Segment Open
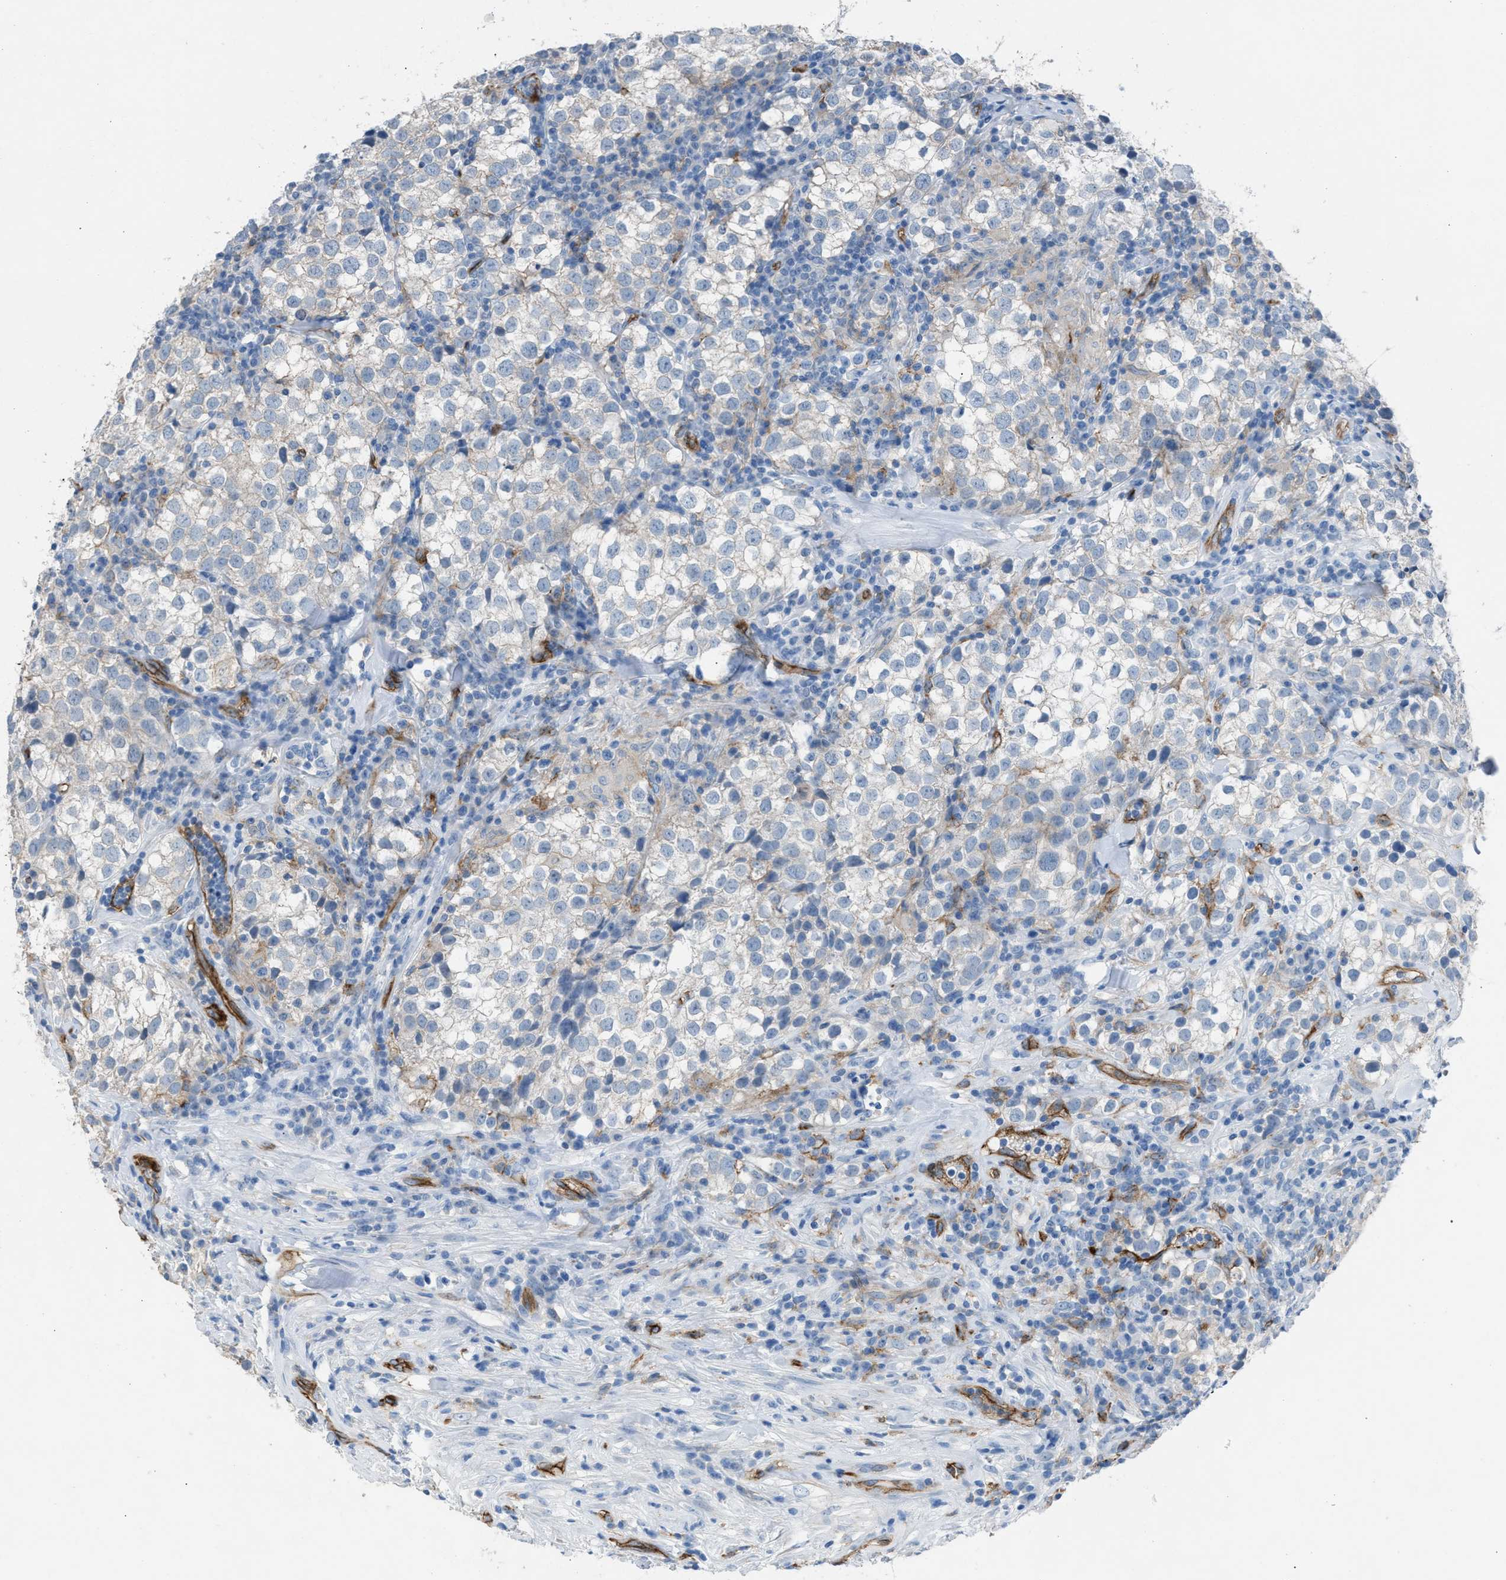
{"staining": {"intensity": "negative", "quantity": "none", "location": "none"}, "tissue": "testis cancer", "cell_type": "Tumor cells", "image_type": "cancer", "snomed": [{"axis": "morphology", "description": "Seminoma, NOS"}, {"axis": "morphology", "description": "Carcinoma, Embryonal, NOS"}, {"axis": "topography", "description": "Testis"}], "caption": "Testis embryonal carcinoma was stained to show a protein in brown. There is no significant positivity in tumor cells. The staining was performed using DAB to visualize the protein expression in brown, while the nuclei were stained in blue with hematoxylin (Magnification: 20x).", "gene": "DYSF", "patient": {"sex": "male", "age": 36}}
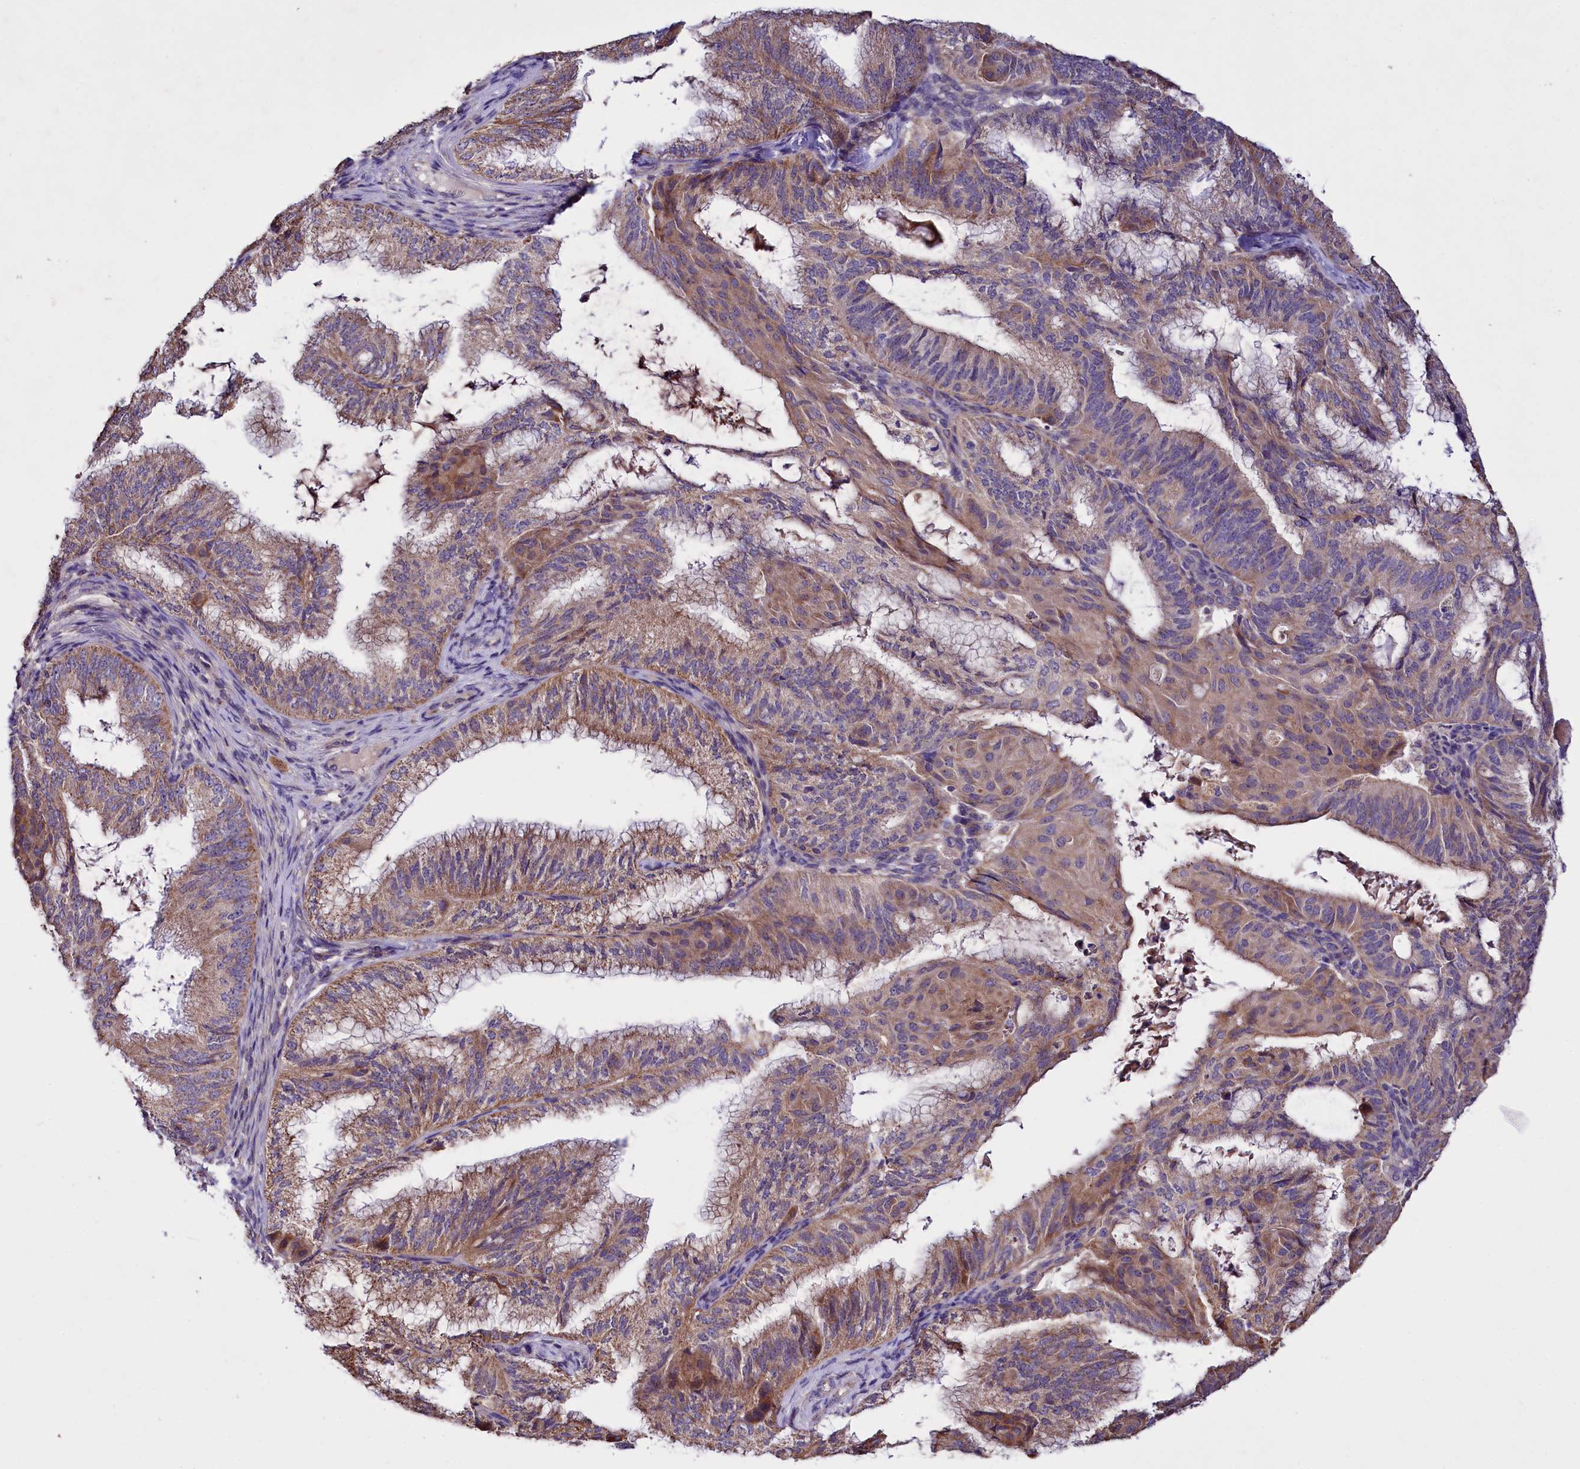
{"staining": {"intensity": "moderate", "quantity": "<25%", "location": "cytoplasmic/membranous"}, "tissue": "endometrial cancer", "cell_type": "Tumor cells", "image_type": "cancer", "snomed": [{"axis": "morphology", "description": "Adenocarcinoma, NOS"}, {"axis": "topography", "description": "Endometrium"}], "caption": "There is low levels of moderate cytoplasmic/membranous expression in tumor cells of endometrial adenocarcinoma, as demonstrated by immunohistochemical staining (brown color).", "gene": "ZNF45", "patient": {"sex": "female", "age": 49}}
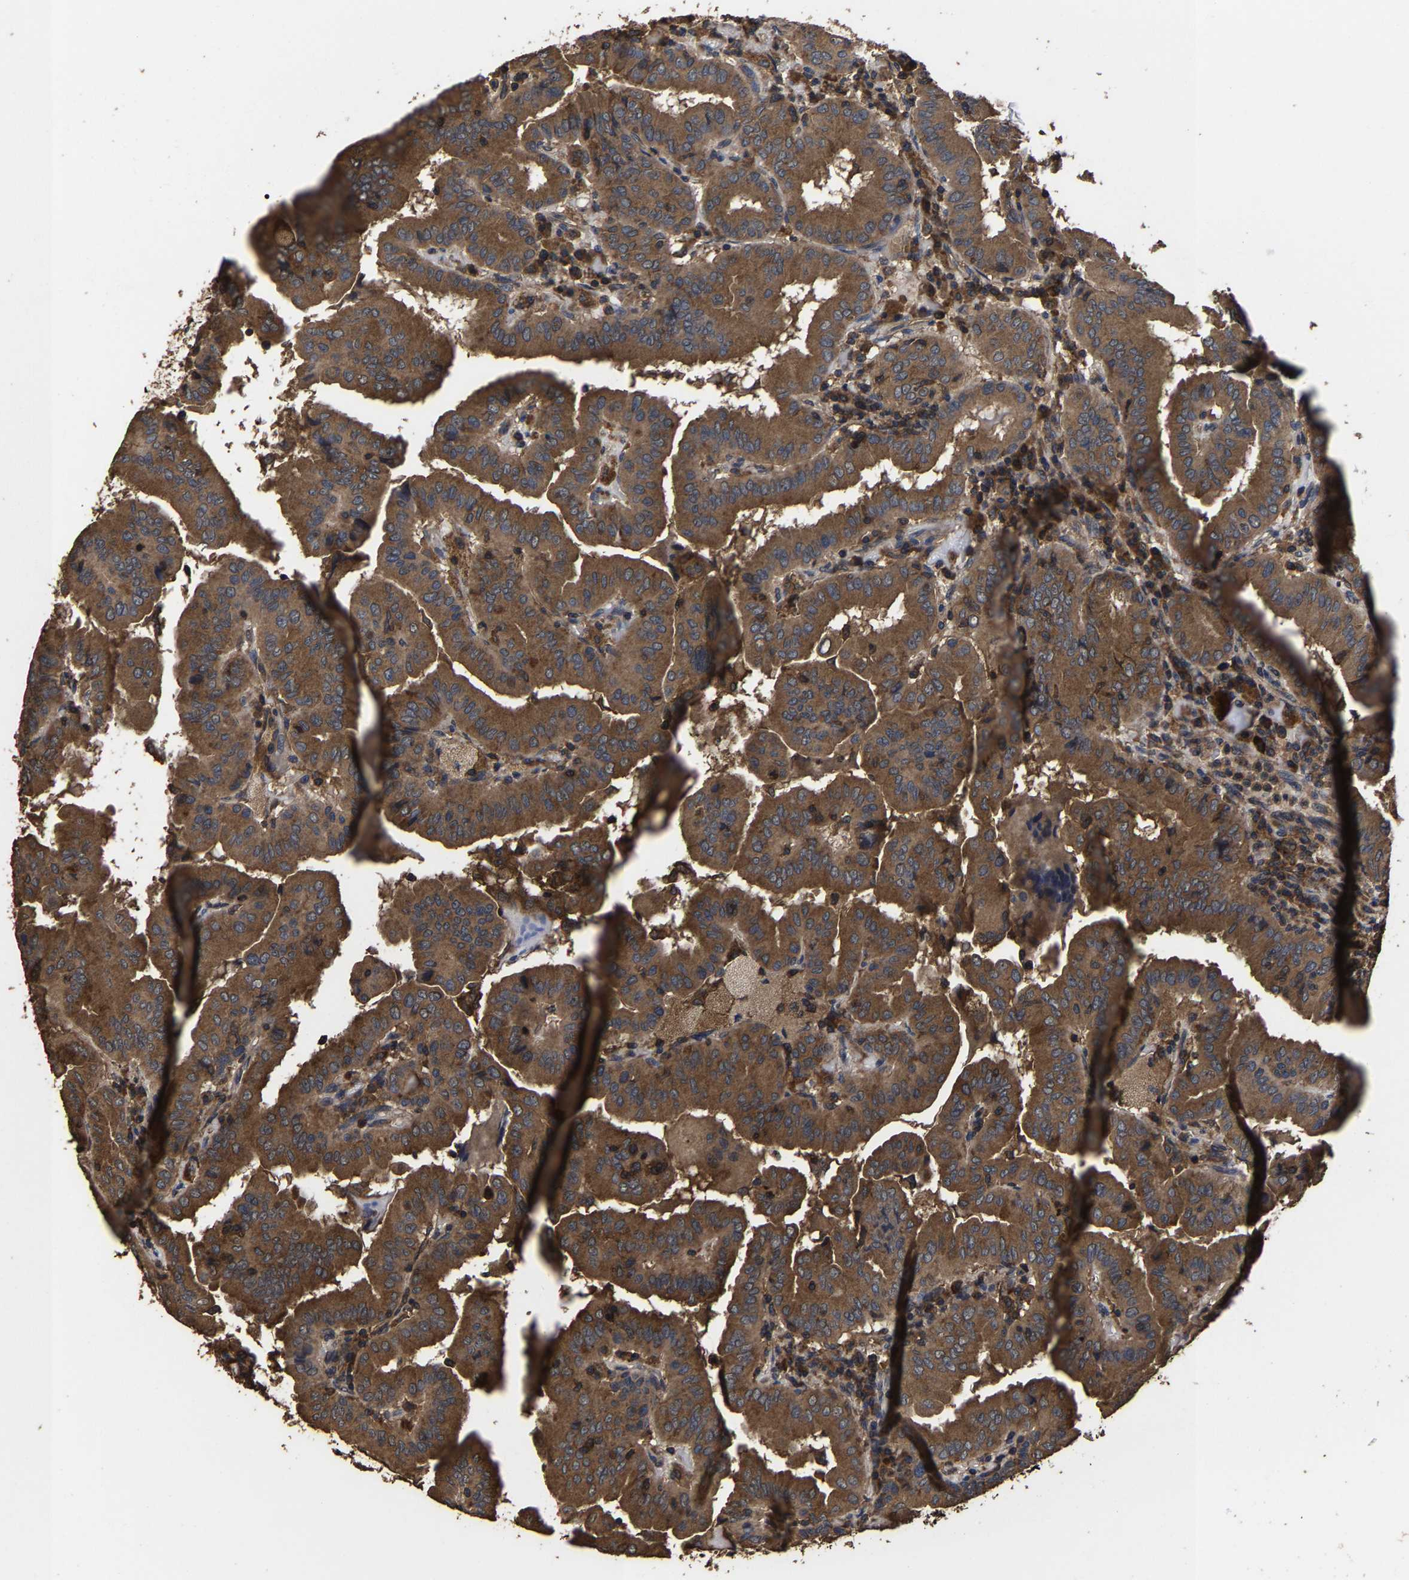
{"staining": {"intensity": "strong", "quantity": ">75%", "location": "cytoplasmic/membranous"}, "tissue": "thyroid cancer", "cell_type": "Tumor cells", "image_type": "cancer", "snomed": [{"axis": "morphology", "description": "Papillary adenocarcinoma, NOS"}, {"axis": "topography", "description": "Thyroid gland"}], "caption": "Immunohistochemical staining of thyroid cancer (papillary adenocarcinoma) displays high levels of strong cytoplasmic/membranous protein staining in approximately >75% of tumor cells.", "gene": "ITCH", "patient": {"sex": "male", "age": 33}}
Segment Closed
Task statement
Skipping any images, write out all the data exactly.

Solution to this problem
{"staining": {"intensity": "negative", "quantity": "none", "location": "none"}, "tissue": "testis cancer", "cell_type": "Tumor cells", "image_type": "cancer", "snomed": [{"axis": "morphology", "description": "Seminoma, NOS"}, {"axis": "morphology", "description": "Carcinoma, Embryonal, NOS"}, {"axis": "topography", "description": "Testis"}], "caption": "Testis embryonal carcinoma was stained to show a protein in brown. There is no significant positivity in tumor cells. The staining was performed using DAB to visualize the protein expression in brown, while the nuclei were stained in blue with hematoxylin (Magnification: 20x).", "gene": "DYSF", "patient": {"sex": "male", "age": 36}}
{"staining": {"intensity": "moderate", "quantity": "<25%", "location": "cytoplasmic/membranous"}, "tissue": "endometrial cancer", "cell_type": "Tumor cells", "image_type": "cancer", "snomed": [{"axis": "morphology", "description": "Adenocarcinoma, NOS"}, {"axis": "topography", "description": "Endometrium"}], "caption": "There is low levels of moderate cytoplasmic/membranous expression in tumor cells of endometrial adenocarcinoma, as demonstrated by immunohistochemical staining (brown color).", "gene": "ZNF45", "patient": {"sex": "female", "age": 49}}
{"staining": {"intensity": "strong", "quantity": ">75%", "location": "cytoplasmic/membranous"}, "tissue": "thyroid cancer", "cell_type": "Tumor cells", "image_type": "cancer", "snomed": [{"axis": "morphology", "description": "Papillary adenocarcinoma, NOS"}, {"axis": "topography", "description": "Thyroid gland"}], "caption": "Immunohistochemical staining of thyroid cancer (papillary adenocarcinoma) displays high levels of strong cytoplasmic/membranous protein staining in approximately >75% of tumor cells.", "gene": "ITCH", "patient": {"sex": "male", "age": 33}}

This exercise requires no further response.